Extracted records:
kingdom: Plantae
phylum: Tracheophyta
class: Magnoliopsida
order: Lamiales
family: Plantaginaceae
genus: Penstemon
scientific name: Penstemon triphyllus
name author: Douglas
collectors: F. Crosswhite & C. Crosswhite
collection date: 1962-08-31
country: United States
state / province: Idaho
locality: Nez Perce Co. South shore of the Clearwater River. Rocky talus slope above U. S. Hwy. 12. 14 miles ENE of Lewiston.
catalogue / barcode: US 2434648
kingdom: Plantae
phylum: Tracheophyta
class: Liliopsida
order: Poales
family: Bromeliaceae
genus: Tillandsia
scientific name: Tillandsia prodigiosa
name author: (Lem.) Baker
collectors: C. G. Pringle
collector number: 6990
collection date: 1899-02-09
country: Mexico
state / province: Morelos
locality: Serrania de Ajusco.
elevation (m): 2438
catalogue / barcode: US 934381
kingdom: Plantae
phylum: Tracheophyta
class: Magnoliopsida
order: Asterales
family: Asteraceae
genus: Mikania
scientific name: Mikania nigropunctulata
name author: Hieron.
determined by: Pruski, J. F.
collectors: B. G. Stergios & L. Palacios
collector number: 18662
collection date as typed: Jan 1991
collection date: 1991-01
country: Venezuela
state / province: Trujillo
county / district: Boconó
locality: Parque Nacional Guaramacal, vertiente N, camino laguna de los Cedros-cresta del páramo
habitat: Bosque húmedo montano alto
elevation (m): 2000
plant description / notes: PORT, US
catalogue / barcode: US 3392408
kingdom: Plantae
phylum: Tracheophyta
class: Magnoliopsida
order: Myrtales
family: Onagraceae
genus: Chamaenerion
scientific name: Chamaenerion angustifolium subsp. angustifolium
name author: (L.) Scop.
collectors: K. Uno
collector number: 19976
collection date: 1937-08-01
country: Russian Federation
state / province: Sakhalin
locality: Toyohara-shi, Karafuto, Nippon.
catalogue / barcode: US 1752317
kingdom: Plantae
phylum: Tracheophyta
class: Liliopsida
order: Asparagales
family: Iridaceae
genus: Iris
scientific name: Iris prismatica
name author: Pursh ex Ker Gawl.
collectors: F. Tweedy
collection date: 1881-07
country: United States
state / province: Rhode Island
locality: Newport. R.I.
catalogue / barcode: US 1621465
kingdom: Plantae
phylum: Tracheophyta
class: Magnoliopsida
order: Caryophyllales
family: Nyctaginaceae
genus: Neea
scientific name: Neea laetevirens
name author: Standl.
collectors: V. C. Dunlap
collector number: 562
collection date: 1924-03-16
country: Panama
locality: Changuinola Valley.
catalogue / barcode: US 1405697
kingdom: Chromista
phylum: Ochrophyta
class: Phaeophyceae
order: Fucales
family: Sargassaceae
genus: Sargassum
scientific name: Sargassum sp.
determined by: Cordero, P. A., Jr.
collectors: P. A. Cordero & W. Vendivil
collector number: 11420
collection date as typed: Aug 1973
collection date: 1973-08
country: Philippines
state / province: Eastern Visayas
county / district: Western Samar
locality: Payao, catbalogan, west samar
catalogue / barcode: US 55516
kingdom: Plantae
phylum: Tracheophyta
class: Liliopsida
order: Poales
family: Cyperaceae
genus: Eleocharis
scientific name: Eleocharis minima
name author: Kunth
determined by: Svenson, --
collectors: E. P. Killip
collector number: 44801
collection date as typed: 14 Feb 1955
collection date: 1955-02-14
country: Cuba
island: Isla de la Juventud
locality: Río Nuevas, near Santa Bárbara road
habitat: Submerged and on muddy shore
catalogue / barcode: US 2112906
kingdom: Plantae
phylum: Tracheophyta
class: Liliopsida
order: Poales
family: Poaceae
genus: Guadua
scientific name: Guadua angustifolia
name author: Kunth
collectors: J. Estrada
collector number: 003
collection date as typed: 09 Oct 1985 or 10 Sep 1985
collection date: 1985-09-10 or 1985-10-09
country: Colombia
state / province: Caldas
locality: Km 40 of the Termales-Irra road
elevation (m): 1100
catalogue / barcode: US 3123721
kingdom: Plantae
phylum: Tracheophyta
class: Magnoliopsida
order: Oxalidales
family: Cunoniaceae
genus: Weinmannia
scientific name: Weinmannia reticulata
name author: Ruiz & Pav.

Set task: Could you reproduce every line of the material above, word for word and without any changes?

Exercise output:
kingdom: Plantae
phylum: Tracheophyta
class: Magnoliopsida
order: Lamiales
family: Plantaginaceae
genus: Penstemon
scientific name: Penstemon triphyllus
name author: Douglas
collectors: F. Crosswhite & C. Crosswhite
collection date: 1962-08-31
country: United States
state / province: Idaho
locality: Nez Perce Co. South shore of the Clearwater River. Rocky talus slope above U. S. Hwy. 12. 14 miles ENE of Lewiston.
catalogue / barcode: US 2434648
kingdom: Plantae
phylum: Tracheophyta
class: Liliopsida
order: Poales
family: Bromeliaceae
genus: Tillandsia
scientific name: Tillandsia prodigiosa
name author: (Lem.) Baker
collectors: C. G. Pringle
collector number: 6990
collection date: 1899-02-09
country: Mexico
state / province: Morelos
locality: Serrania de Ajusco.
elevation (m): 2438
catalogue / barcode: US 934381
kingdom: Plantae
phylum: Tracheophyta
class: Magnoliopsida
order: Asterales
family: Asteraceae
genus: Mikania
scientific name: Mikania nigropunctulata
name author: Hieron.
determined by: Pruski, J. F.
collectors: B. G. Stergios & L. Palacios
collector number: 18662
collection date as typed: Jan 1991
collection date: 1991-01
country: Venezuela
state / province: Trujillo
county / district: Boconó
locality: Parque Nacional Guaramacal, vertiente N, camino laguna de los Cedros-cresta del páramo
habitat: Bosque húmedo montano alto
elevation (m): 2000
plant description / notes: PORT, US
catalogue / barcode: US 3392408
kingdom: Plantae
phylum: Tracheophyta
class: Magnoliopsida
order: Myrtales
family: Onagraceae
genus: Chamaenerion
scientific name: Chamaenerion angustifolium subsp. angustifolium
name author: (L.) Scop.
collectors: K. Uno
collector number: 19976
collection date: 1937-08-01
country: Russian Federation
state / province: Sakhalin
locality: Toyohara-shi, Karafuto, Nippon.
catalogue / barcode: US 1752317
kingdom: Plantae
phylum: Tracheophyta
class: Liliopsida
order: Asparagales
family: Iridaceae
genus: Iris
scientific name: Iris prismatica
name author: Pursh ex Ker Gawl.
collectors: F. Tweedy
collection date: 1881-07
country: United States
state / province: Rhode Island
locality: Newport. R.I.
catalogue / barcode: US 1621465
kingdom: Plantae
phylum: Tracheophyta
class: Magnoliopsida
order: Caryophyllales
family: Nyctaginaceae
genus: Neea
scientific name: Neea laetevirens
name author: Standl.
collectors: V. C. Dunlap
collector number: 562
collection date: 1924-03-16
country: Panama
locality: Changuinola Valley.
catalogue / barcode: US 1405697
kingdom: Chromista
phylum: Ochrophyta
class: Phaeophyceae
order: Fucales
family: Sargassaceae
genus: Sargassum
scientific name: Sargassum sp.
determined by: Cordero, P. A., Jr.
collectors: P. A. Cordero & W. Vendivil
collector number: 11420
collection date as typed: Aug 1973
collection date: 1973-08
country: Philippines
state / province: Eastern Visayas
county / district: Western Samar
locality: Payao, catbalogan, west samar
catalogue / barcode: US 55516
kingdom: Plantae
phylum: Tracheophyta
class: Liliopsida
order: Poales
family: Cyperaceae
genus: Eleocharis
scientific name: Eleocharis minima
name author: Kunth
determined by: Svenson, --
collectors: E. P. Killip
collector number: 44801
collection date as typed: 14 Feb 1955
collection date: 1955-02-14
country: Cuba
island: Isla de la Juventud
locality: Río Nuevas, near Santa Bárbara road
habitat: Submerged and on muddy shore
catalogue / barcode: US 2112906
kingdom: Plantae
phylum: Tracheophyta
class: Liliopsida
order: Poales
family: Poaceae
genus: Guadua
scientific name: Guadua angustifolia
name author: Kunth
collectors: J. Estrada
collector number: 003
collection date as typed: 09 Oct 1985 or 10 Sep 1985
collection date: 1985-09-10 or 1985-10-09
country: Colombia
state / province: Caldas
locality: Km 40 of the Termales-Irra road
elevation (m): 1100
catalogue / barcode: US 3123721
kingdom: Plantae
phylum: Tracheophyta
class: Magnoliopsida
order: Oxalidales
family: Cunoniaceae
genus: Weinmannia
scientific name: Weinmannia reticulata
name author: Ruiz & Pav.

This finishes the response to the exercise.